GIVEN INSTRUCTION. Rewrite the records starting with the line containing "Kouli: Kouli -> Light" and running through the line containing "azimut underline: none -> present", both included, swapping "underline" for "strikethrough" and leaving everything else unchanged.

RECORDS SHOWN.

>> START

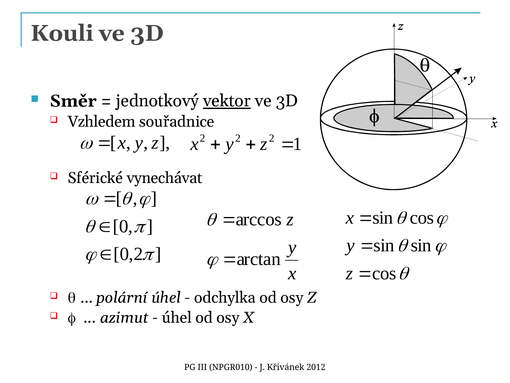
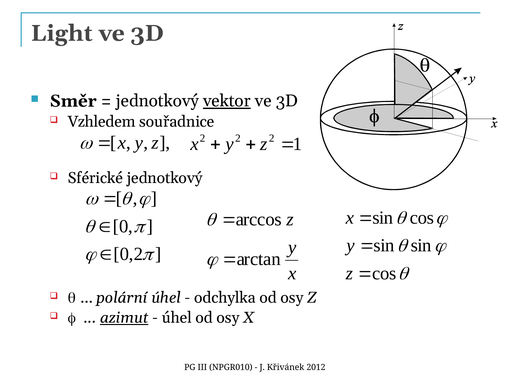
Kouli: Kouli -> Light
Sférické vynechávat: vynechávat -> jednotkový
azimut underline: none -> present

>> END
>> START

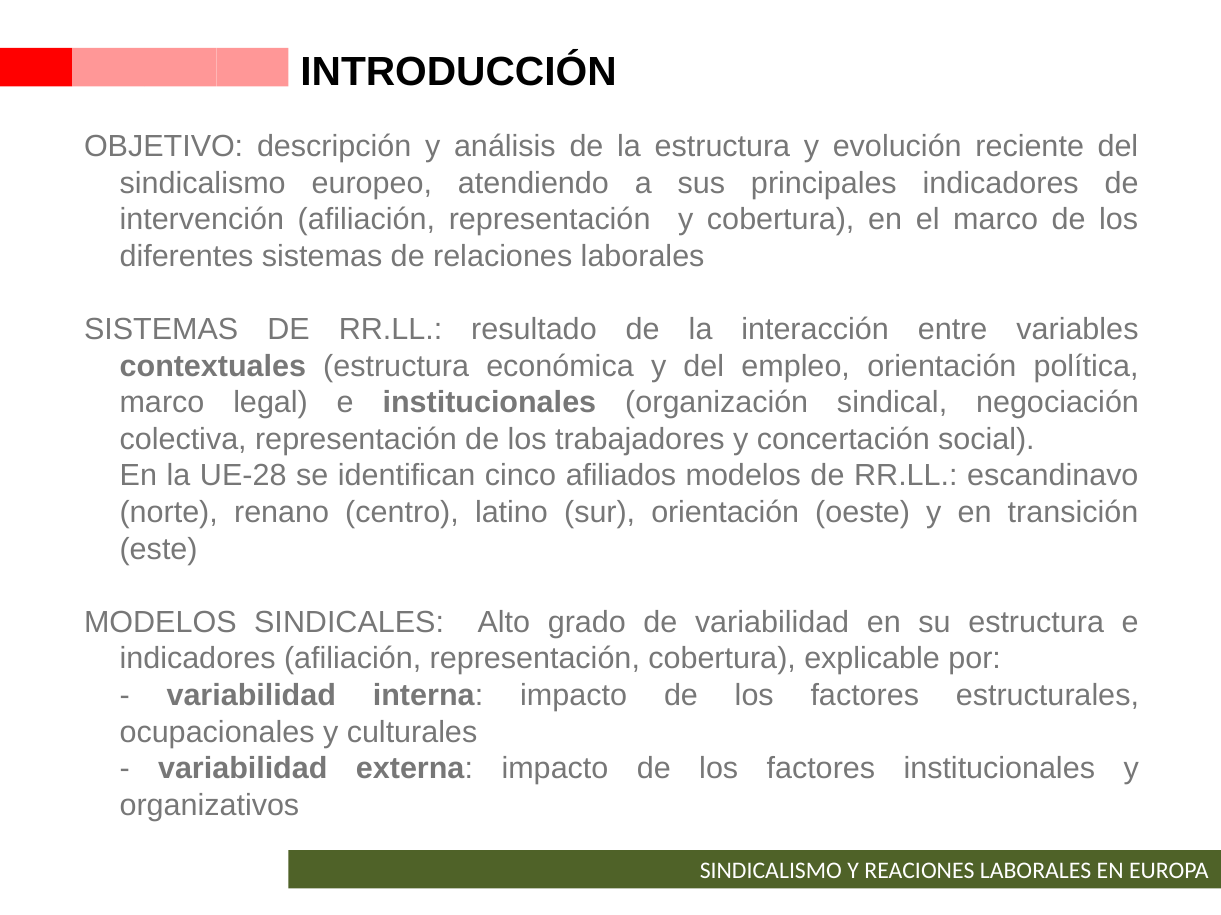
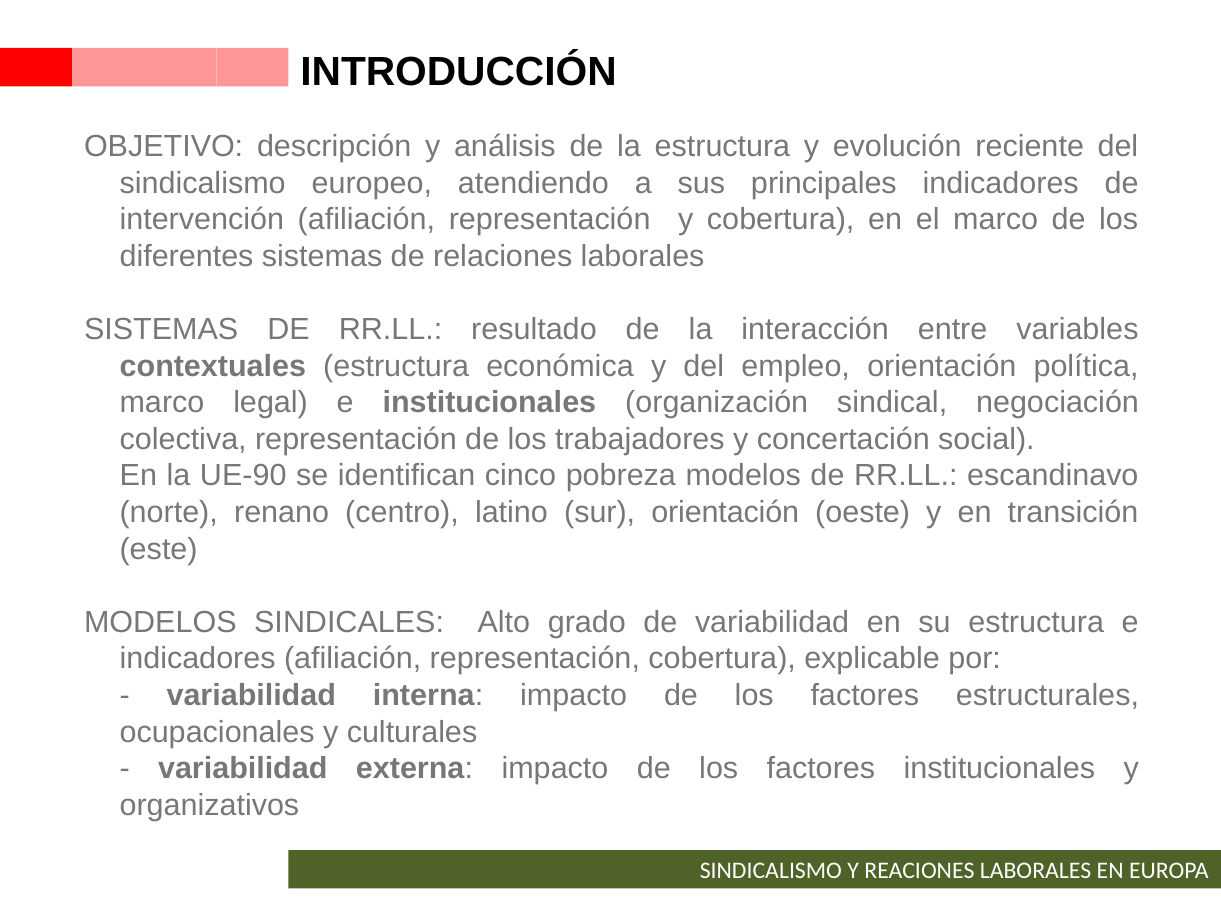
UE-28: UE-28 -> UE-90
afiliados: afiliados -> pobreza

>> END

EXERCISE SOLUTION.
Kouli: Kouli -> Light
Sférické vynechávat: vynechávat -> jednotkový
azimut strikethrough: none -> present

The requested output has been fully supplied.